Aber nein. Eher schafft der Papst den Zölibat ab als dass ein Bundesverkehrsminister mit CSU-Parteibuch dem Missbrauch von Deutschlands Autobahnen als Rennstrecken Einhalt gebietet.

Da könnte die vorsichtige Formulierung von NRW-Innenminister Herbert Reul, er sei „als totaler Gegner des Tempolimits“ angesichts dieser Zahlen auf einmal sehr unsicher geworden, fast schon als Revolte gewertet werden. Ein CDU-Minister, der das Grundrecht der freien Fahrt für freie Bürger auf Deutschlands Autobahnen infrage stellt.

Menschenverachtende Verkehrspolitik

Wo sollen die denn hin mit all ihrer Energie, wenn sie diese nach dem Grenzübertritt aus Belgien oder den Niederlanden, aus Dänemark oder Österreich nicht sofort ins Gaspedal überführen können, sobald die Vorderräder deutschen Autobahn-Boden berühren? Dieses Grundrecht können wir doch in der Corona-Pandemie nicht auch noch einschränken. Was bleibt uns denn dann noch?

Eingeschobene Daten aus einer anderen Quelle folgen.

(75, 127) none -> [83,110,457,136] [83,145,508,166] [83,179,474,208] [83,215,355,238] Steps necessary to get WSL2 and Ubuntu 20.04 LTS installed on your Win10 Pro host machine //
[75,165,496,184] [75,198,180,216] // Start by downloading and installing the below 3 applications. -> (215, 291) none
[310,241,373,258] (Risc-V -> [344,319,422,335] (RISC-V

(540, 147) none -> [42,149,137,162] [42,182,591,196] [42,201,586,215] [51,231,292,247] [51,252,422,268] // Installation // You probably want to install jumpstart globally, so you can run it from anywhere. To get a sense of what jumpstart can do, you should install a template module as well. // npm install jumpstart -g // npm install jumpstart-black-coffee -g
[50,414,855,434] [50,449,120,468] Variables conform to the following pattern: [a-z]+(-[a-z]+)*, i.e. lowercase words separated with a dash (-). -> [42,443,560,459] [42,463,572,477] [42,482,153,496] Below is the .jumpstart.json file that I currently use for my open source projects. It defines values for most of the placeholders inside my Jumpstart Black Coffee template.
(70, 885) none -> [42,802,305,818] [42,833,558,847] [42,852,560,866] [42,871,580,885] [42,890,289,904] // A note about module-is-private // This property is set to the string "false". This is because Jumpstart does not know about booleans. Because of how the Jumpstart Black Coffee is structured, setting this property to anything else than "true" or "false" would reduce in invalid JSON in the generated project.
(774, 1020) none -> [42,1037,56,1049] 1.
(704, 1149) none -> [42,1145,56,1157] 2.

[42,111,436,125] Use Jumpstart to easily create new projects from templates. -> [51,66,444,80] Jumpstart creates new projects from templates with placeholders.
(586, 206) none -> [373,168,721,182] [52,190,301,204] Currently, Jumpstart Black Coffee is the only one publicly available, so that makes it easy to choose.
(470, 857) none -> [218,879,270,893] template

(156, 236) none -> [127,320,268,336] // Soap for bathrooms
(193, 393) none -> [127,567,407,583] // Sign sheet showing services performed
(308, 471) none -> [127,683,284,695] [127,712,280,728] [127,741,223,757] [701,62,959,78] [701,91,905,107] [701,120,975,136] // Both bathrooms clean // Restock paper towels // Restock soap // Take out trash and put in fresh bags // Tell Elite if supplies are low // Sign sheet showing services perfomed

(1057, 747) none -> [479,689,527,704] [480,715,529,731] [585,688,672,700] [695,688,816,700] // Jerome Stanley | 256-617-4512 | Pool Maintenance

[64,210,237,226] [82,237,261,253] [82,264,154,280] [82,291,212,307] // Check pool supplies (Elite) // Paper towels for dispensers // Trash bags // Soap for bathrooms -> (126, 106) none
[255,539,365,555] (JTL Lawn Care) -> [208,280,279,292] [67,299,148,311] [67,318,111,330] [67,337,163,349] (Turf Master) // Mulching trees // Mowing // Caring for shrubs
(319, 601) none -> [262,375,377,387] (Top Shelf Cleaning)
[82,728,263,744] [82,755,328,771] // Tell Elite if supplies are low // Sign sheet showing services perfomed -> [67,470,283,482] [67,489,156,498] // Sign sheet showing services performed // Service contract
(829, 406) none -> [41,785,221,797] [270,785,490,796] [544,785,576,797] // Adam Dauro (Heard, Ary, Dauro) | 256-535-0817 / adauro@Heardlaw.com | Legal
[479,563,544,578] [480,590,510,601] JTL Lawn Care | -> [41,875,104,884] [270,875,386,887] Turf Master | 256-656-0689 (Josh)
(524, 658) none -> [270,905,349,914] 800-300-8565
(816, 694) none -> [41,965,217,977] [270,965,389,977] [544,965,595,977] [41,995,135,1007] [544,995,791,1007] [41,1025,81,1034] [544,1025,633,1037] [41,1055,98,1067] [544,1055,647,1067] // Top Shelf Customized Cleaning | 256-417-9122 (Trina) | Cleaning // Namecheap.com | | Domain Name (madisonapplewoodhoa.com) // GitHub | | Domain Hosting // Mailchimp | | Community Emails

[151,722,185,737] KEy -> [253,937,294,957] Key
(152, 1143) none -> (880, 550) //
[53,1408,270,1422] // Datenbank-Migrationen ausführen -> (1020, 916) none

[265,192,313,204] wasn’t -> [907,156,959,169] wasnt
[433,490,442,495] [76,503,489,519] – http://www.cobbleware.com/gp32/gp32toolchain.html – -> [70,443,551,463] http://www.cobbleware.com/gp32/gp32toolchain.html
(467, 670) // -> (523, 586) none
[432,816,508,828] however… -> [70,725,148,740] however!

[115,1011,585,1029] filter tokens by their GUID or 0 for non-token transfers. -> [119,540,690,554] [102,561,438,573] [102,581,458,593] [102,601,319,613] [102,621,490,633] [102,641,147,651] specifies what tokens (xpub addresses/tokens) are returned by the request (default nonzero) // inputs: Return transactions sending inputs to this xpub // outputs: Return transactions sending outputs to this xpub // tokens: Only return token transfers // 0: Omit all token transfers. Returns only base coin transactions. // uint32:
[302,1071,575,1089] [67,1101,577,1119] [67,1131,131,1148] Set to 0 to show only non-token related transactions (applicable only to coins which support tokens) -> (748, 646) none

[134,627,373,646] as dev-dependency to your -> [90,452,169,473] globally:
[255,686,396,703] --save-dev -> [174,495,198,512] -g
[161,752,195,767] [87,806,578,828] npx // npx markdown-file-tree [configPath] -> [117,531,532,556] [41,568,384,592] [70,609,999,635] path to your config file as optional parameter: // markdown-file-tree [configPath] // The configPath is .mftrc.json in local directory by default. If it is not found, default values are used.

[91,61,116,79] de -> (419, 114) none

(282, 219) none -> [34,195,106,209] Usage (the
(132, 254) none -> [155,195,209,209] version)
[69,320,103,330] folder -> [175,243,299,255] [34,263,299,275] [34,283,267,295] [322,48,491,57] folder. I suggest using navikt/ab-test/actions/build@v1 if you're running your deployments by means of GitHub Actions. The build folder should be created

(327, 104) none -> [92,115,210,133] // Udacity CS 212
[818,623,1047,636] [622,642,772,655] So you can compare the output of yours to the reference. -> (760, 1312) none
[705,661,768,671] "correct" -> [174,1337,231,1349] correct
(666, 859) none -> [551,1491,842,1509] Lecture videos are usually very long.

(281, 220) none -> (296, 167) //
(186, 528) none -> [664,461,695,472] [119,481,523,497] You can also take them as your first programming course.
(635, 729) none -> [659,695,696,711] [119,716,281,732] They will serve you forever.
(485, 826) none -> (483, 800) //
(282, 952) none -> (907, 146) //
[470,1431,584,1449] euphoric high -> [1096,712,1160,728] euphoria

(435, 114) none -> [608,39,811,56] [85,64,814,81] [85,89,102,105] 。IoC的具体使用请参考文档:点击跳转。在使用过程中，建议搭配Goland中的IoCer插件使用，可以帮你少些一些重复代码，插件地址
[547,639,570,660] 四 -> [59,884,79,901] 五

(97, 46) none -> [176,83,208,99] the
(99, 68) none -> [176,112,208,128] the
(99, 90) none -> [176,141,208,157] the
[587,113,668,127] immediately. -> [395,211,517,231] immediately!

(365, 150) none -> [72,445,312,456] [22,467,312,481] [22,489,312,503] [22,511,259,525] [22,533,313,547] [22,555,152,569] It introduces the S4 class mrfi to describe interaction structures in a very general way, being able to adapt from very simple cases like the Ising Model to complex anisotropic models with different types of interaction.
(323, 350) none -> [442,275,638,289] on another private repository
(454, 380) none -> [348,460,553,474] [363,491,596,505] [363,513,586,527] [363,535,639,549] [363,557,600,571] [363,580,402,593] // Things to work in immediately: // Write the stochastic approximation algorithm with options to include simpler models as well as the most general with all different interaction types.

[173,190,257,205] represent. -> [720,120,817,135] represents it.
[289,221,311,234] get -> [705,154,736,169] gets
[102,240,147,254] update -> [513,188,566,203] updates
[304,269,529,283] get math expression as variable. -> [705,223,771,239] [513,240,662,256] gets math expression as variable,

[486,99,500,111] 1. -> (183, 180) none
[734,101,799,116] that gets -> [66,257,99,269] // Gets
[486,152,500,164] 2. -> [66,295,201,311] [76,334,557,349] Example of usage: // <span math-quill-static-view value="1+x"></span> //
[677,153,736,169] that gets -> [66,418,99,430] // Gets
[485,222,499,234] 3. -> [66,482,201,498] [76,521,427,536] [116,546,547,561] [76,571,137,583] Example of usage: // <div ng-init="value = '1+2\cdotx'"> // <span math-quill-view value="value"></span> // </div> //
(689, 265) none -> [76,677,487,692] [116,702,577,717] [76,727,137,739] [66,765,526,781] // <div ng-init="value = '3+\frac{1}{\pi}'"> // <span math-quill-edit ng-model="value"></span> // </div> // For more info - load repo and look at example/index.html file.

Nein. Wenn wir die Pandemie endlich im Griff haben, weil wir alle geimpft sind und hoffentlich viele tausend Leben gerettet werden konnten, machen wir einfach so weiter wie bisher. Dann sind unsere Autobahnen ja auch wieder sicher. Im Stau stirbt man zum Glück nur selten.

Das ist keine Verkehrspolitik, das ist menschenverachtend.